D'après l'extrait, quel nom Fisk donne-t-il à ceux que d'autres désignent par l'euphémisme « sous-traitant » ?

> **Extrait**
• • •
Mais elle n’est que trop concrète pour les habitants du Moyen Orient, qui subissent depuis des décennies les guerres éclaires et les massacres initiés par l’Occident - depuis l’exode des palestiniens en passant par l’invasion du Liban par Israël en 1982, l’armement de l’Irak par les Etats-Unis pendant la guerre de 8 ans contre l’Iran, la "guerre" du Golfe en 1991, puis les sanctions économiques génocidaires de l’ONU contre l’Irak - sans parler du soutien occidental aux dictatures en Egypte, en Arabie Saoudite, au Koweït. Fisk a été témoin de tous ces événements, et il pense que le monde musulman a fait preuve d’une incroyable retenue devant tant d’oppression.
Ce qui m’étonne c’est que le 11 Septembre n’ai pas eu lieu plus tôt. Peut-être parce que l’opération a demandé beaucoup de préparation, je ne sais pas, mais je suis étonné de voir qu’on peut aller frapper à n’importe quelle porte en Cisjordanie et ne pas recevoir une baffe. Au lieu de ça, ils vous offrent un café ou à manger. Imaginez le contraire, que nous soyons bombardés et occupés par des pays arabes et qu’un journaliste arabe vienne gentiment bavarder avec nous, je ne sais pas si nous ouvririons la porte. Vous le feriez, vous ?
La véritable étendue de l’occupation de l’Irak et de l’Afghanistan est masquée par le recours massif aux mercenaires, qui ne sont pas inclus dans les chiffres sur les troupes. Certaines estimations parlent de 1000 mercenaires tués, rien qu’en Irak. Fisk est l’un des rares journalistes à les appeler par leur nom, au lieu d’utiliser l’euphémisme « sous-traitant ».
• • •
> **Liste des items**
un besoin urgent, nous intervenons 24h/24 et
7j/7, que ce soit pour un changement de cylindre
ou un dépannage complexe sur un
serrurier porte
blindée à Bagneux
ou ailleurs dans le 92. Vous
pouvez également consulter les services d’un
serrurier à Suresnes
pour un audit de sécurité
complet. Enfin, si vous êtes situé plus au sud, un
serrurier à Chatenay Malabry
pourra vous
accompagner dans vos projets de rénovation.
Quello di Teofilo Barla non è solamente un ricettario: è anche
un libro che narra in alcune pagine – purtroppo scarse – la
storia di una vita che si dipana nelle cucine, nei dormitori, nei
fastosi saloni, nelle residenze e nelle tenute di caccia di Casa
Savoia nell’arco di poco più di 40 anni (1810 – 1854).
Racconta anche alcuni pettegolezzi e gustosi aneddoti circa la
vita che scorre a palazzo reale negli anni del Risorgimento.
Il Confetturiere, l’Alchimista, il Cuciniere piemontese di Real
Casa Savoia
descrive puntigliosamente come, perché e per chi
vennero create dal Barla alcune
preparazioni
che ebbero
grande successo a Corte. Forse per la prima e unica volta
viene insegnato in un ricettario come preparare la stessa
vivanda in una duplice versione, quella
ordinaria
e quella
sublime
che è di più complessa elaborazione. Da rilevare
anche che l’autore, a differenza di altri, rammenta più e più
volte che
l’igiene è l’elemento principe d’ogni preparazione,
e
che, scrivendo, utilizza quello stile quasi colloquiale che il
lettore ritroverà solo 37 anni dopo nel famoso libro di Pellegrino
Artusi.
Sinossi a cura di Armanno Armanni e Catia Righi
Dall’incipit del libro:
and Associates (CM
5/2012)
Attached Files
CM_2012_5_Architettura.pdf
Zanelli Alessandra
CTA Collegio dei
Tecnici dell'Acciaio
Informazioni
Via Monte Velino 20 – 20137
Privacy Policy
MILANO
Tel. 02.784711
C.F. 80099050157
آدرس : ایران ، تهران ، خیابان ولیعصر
• • •
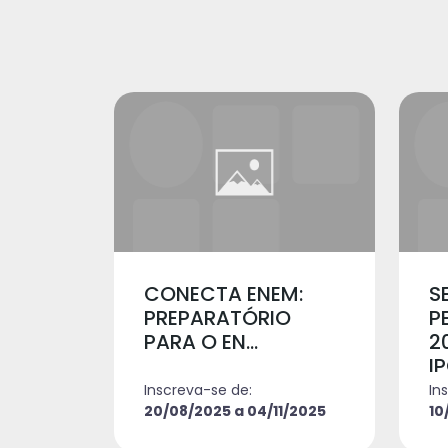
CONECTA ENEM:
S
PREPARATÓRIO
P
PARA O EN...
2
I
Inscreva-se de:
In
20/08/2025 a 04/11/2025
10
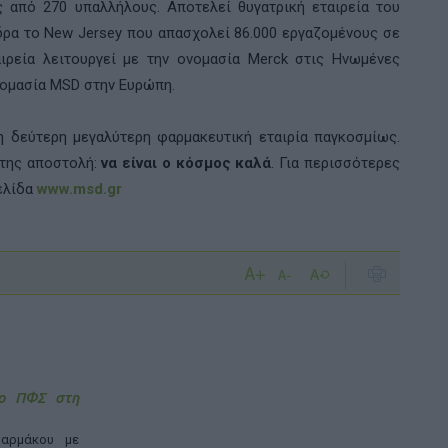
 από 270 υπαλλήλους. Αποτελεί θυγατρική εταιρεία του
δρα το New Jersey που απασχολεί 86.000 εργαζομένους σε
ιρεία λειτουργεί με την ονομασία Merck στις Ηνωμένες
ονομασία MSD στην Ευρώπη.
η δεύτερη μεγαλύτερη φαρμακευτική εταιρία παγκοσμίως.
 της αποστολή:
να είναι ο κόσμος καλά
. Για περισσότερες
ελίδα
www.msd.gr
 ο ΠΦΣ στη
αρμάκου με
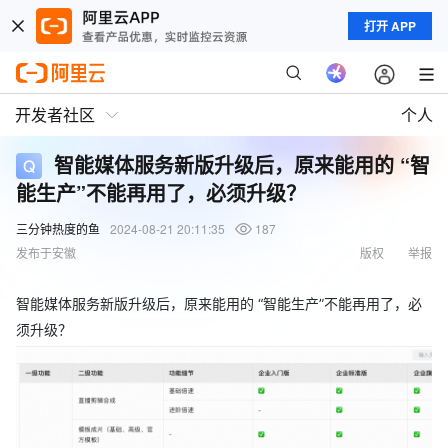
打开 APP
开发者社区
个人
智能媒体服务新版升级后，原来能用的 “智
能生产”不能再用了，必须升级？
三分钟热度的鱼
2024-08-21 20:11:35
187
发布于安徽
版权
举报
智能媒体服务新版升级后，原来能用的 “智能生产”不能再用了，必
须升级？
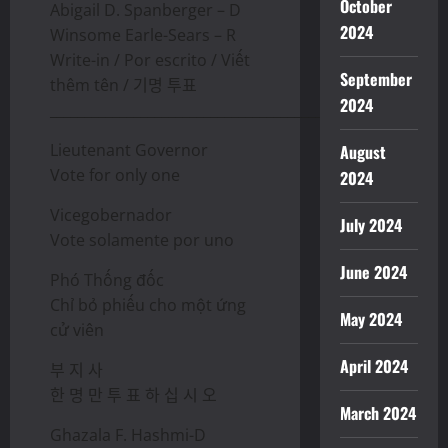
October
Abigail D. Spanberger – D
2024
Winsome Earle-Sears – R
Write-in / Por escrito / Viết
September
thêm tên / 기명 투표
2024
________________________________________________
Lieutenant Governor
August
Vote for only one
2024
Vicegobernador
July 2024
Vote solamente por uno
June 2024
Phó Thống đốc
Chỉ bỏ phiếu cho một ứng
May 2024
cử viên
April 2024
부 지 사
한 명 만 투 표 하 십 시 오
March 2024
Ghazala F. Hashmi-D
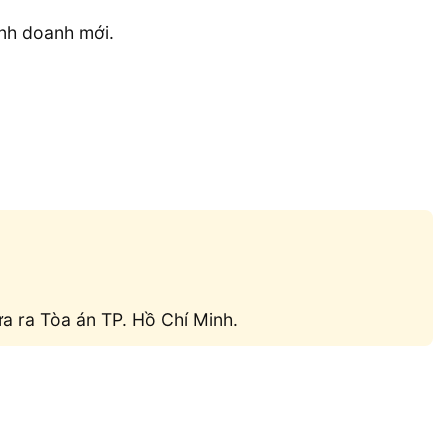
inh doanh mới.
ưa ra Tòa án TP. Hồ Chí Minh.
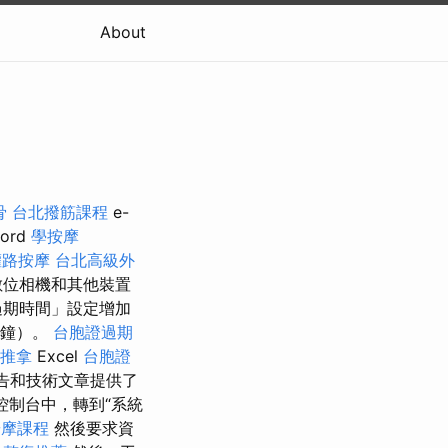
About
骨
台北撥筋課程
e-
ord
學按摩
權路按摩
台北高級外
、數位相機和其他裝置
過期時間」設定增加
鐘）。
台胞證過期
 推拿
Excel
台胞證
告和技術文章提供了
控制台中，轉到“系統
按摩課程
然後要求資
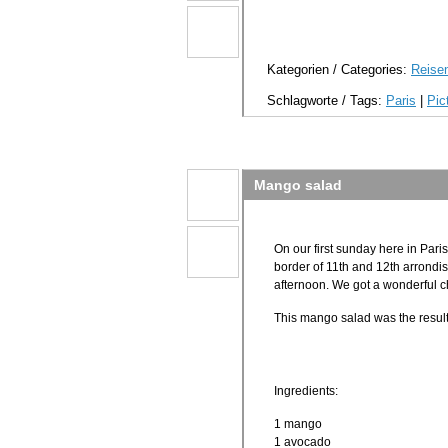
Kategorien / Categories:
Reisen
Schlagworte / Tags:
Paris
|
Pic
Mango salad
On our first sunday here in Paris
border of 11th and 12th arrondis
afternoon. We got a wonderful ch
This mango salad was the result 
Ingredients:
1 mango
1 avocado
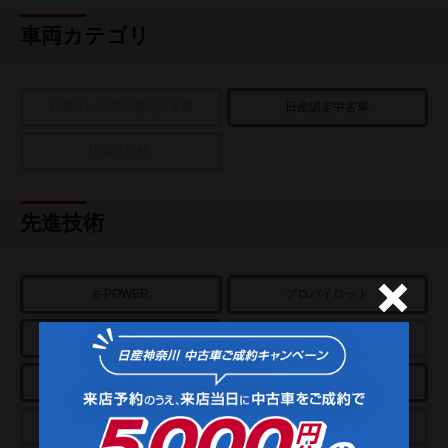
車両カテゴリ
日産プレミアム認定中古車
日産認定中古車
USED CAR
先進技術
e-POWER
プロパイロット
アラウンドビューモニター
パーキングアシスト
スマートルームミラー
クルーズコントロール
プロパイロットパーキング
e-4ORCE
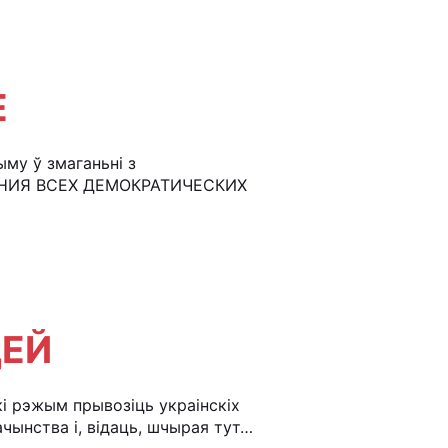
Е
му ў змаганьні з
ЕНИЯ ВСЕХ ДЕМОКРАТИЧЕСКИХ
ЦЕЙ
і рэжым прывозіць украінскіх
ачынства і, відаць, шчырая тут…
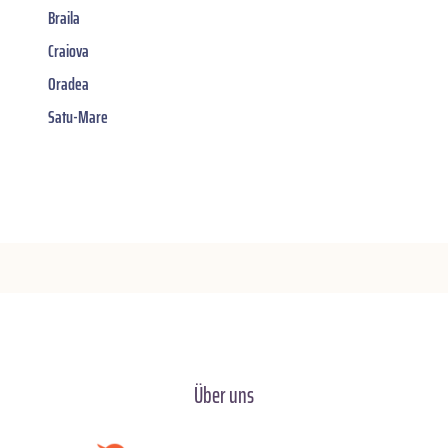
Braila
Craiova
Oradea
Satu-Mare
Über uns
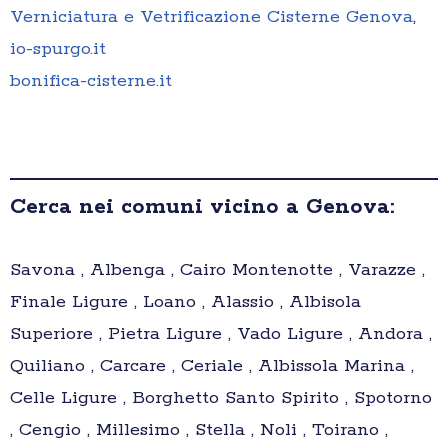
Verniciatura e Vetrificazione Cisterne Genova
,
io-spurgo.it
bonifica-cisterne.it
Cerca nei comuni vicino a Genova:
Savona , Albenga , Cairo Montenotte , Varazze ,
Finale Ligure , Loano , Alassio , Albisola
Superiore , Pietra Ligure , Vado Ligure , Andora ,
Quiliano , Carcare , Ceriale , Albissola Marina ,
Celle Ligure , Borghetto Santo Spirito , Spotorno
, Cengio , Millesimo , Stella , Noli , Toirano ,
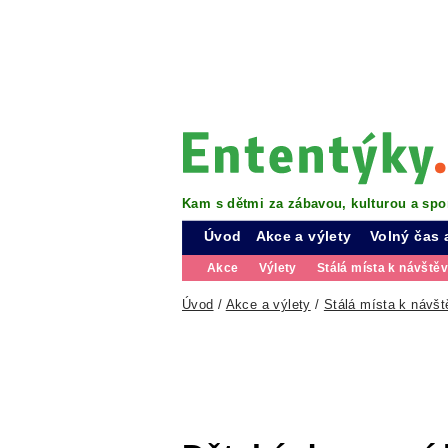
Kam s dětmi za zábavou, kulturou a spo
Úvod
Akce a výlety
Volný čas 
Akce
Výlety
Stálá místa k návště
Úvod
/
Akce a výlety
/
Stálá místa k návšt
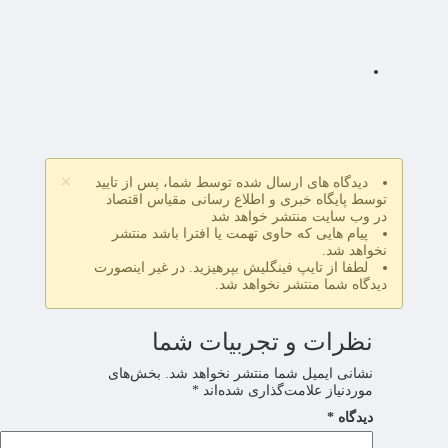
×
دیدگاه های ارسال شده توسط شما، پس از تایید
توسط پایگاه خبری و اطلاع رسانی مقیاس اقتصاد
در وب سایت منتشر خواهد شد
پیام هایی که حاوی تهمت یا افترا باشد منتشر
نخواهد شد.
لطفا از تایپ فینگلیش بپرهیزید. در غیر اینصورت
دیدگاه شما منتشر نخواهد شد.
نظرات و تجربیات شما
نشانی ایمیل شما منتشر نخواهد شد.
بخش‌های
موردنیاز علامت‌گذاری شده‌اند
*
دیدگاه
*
• • •
> **Réponse attendue**
Il les appelle des mercenaires.